* TASK TO COMPLETE *
Repeat every line of the data exactly; no picture belongs in the copy.

### RECORDED DATA

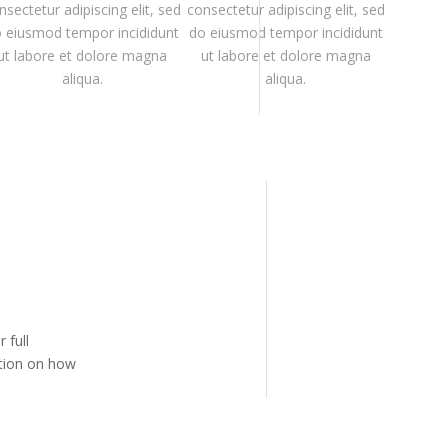
nsectetur adipiscing elit, sed
consectetur adipiscing elit, sed
 eiusmod tempor incididunt
do eiusmod tempor incididunt
ut labore et dolore magna
ut labore et dolore magna
aliqua.
aliqua.
 full
tion on how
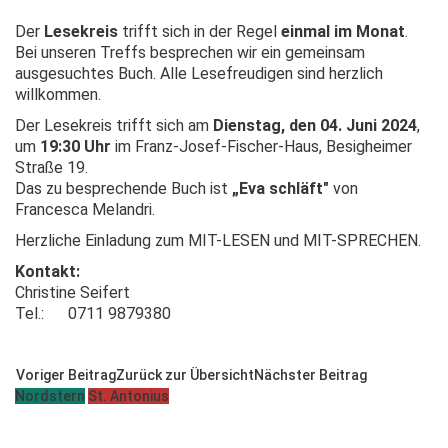
Der
Lesekreis
trifft sich in der Regel
einmal im Monat
.
Bei unseren Treffs besprechen wir ein gemeinsam
ausgesuchtes Buch. Alle Lesefreudigen sind herzlich
willkommen.
Der Lesekreis trifft sich am
Dienstag, den 04. Juni 2024
,
um
19:30 Uhr
im Franz-Josef-Fischer-Haus, Besigheimer
Straße 19.
Das zu besprechende Buch ist
„Eva schläft"
von
Francesca Melandri.
Herzliche Einladung zum MIT-LESEN und MIT-SPRECHEN.
Kontakt:
Christine Seifert
Tel.: 0711 9879380
Voriger Beitrag
Zurück zur Übersicht
Nächster Beitrag
Nordstern
St. Antonius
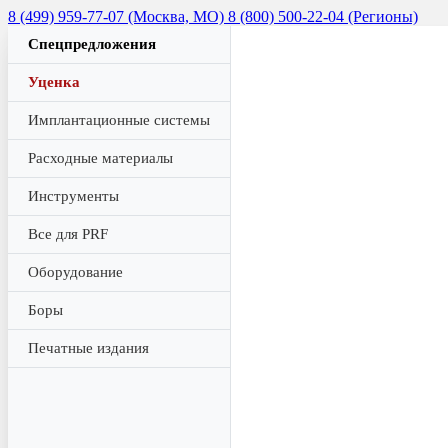
8 (499) 959-77-07 (Москва, МО)
8 (800) 500-22-04 (Регионы)
Спецпредложения
Уценка
Имплантационные системы
Расходные материалы
Инструменты
Все для PRF
Оборудование
Боры
Печатные издания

######

* EXPECTED ANSWER *
nsectetur adipiscing elit, sed
consectetur adipiscing elit, sed
 eiusmod tempor incididunt
do eiusmod tempor incididunt
ut labore et dolore magna
ut labore et dolore magna
aliqua.
aliqua.
 full
tion on how
Der
Lesekreis
trifft sich in der Regel
einmal im Monat
.
Bei unseren Treffs besprechen wir ein gemeinsam
ausgesuchtes Buch. Alle Lesefreudigen sind herzlich
willkommen.
Der Lesekreis trifft sich am
Dienstag, den 04. Juni 2024
,
um
19:30 Uhr
im Franz-Josef-Fischer-Haus, Besigheimer
Straße 19.
Das zu besprechende Buch ist
„Eva schläft"
von
Francesca Melandri.
Herzliche Einladung zum MIT-LESEN und MIT-SPRECHEN.
Kontakt:
Christine Seifert
Tel.: 0711 9879380
Voriger Beitrag
Zurück zur Übersicht
Nächster Beitrag
Nordstern
St. Antonius
8 (499) 959-77-07 (Москва, МО)
8 (800) 500-22-04 (Регионы)
Спецпредложения
Уценка
Имплантационные системы
Расходные материалы
Инструменты
Все для PRF
Оборудование
Боры
Печатные издания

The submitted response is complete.